ND school unveils $450,000 ag expansion
STEELE, N.D.—When Kidder County, N.D., merged its two high schools for this school year, there was one major hitch: the county school district's ag program had always been based at Tappen High School. All of the students now go to Steele High School. Steele had a shop, but not the kind of facility that would house all of the agriculture and vocational education offerings.
To solve the problem, the district put up a $450,000 agriculture education expansion that they hope will continue to attract more students to the program and prepare students for careers in agriculture for years to come. It consists of a roomy shop, a self-contained classroom,a balcony storage space and a greenhouse work space. A new greenhouse will be coming soon.
The school, which educates students from across a county that spans more square miles than the state of Rhode Island, on April 9 held an open house to show the community the new facility prior to Kidder County FFA's annual banquet.
Superintendent Rick Diegel said funding for the facility came out of the district's building and general funds. Education always has a cost, whether for textbooks or facilities, and the school board and community felt like having an adequate place for agriculture education was worth the price tag, he said.
"We felt like this was a high enough need that it was very much worth doing," he said.
The cost breakdown was about $350,000 for the building itself and about $100,000 for the components inside, Diegel explained. He added that a ventilation system for the welding stalls, which will filter the air and return it to the building rather than just suck it out, will result in long-term savings from heating costs.
Agriculture education teacher Pete Martin said his program has been in the new building since January. Some of the classes have helped construct things like tool storage cabinets and welding bays. Martin said he has some students who are in the ag facility five hours of the day—taking three classes from him and coming in on their free time to help out.
"I think they really enjoy it," he said.
He's seen more people sign up for classes, in part, he believes, because students no longer have to travel to Tappen, located 14 miles away, to attend.
While construction was going on, ag classes were held in the Steele school's old shop. Allison Roth, a sophomore student who formerly went to school in Tappen, said the temporary classroom situation, moving into and finishing the new facility and merging two schools have meant a "big adjustment" for students. But the new facility has been "definitely an upgrade."
"It is really amazing to see how it's come along," she said.
Roth, the FFA chapter's reporter, sees the facility as a way to unite the two schools, get a more diversified FFA membership and grow the ag education program.
Junior Austin Schmidt, who also used to go to Tappen, said moving the students and the ag program to Steele seems to have created some buzz in Steele that never happened in the past.
"I thought our shop over in Tappen was pretty nice, but to get this all built just allows us to do so much more than we could there and gives us so much more space," he said.
Schmidt, the FFA vice president, is in the welding class that helped construct the welding stalls. Martin said the class welded all the wall dividers between stalls, as well as putting together chairs and tables to make one stand, an idea they got from Lynnes Welding in Bismarck and Fargo.
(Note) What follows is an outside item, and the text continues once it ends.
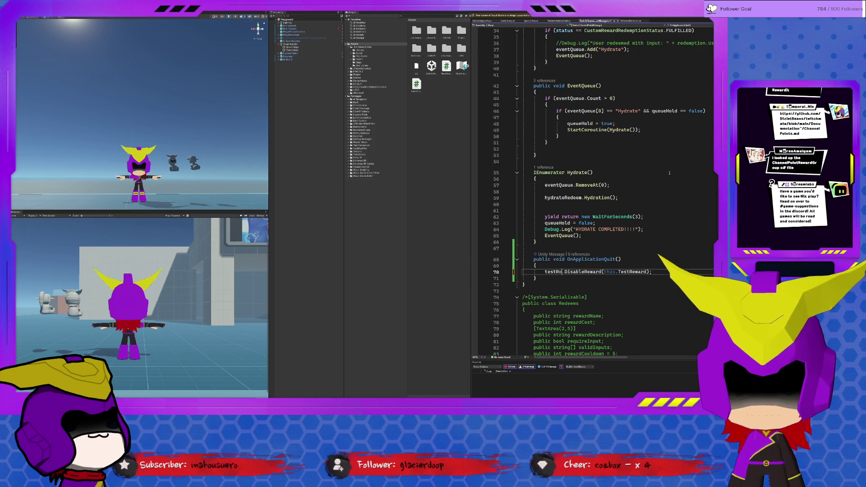
{"action": "type", "text": "ward"}
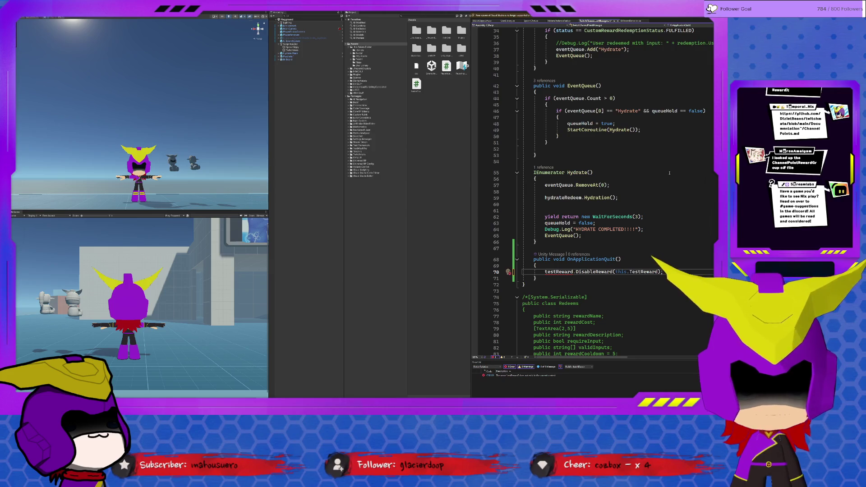
{"action": "key", "text": "BackSpace"}
{"action": "key", "text": "BackSpace"}
{"action": "key", "text": "BackSpace"}
{"action": "type", "text": "this"}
Students also have built a storage room next to the welding bays, Martin added.
Building the welding bays was a "hectic" process, Schmidt said, but one that has built excitement about the class. He's heard of more people signing up for it for next year, and by joining the welding class, students also will have the opportunity to join FFA.
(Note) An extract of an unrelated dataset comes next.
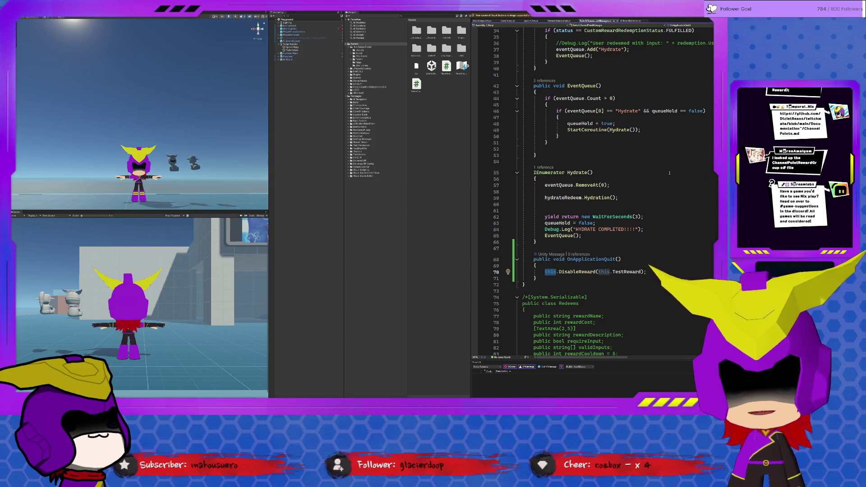
{"action": "left_click", "coordinate": [419, 15]}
Diegel said Kidder County's agriculture education classes, along with its technology and engineering education program, give the school unique offerings to get students ready for life after high school. Few schools in the state offer both programs, with only two rural schools offering both, confirmed Aaron Anderson, agriculture education supervisor in the North Dakota Department of Career and Technical Education.
"We have a great school. We offer a lot of different programs that our kids are able to take and it will really prepare them for their post high school careers," Diegel said.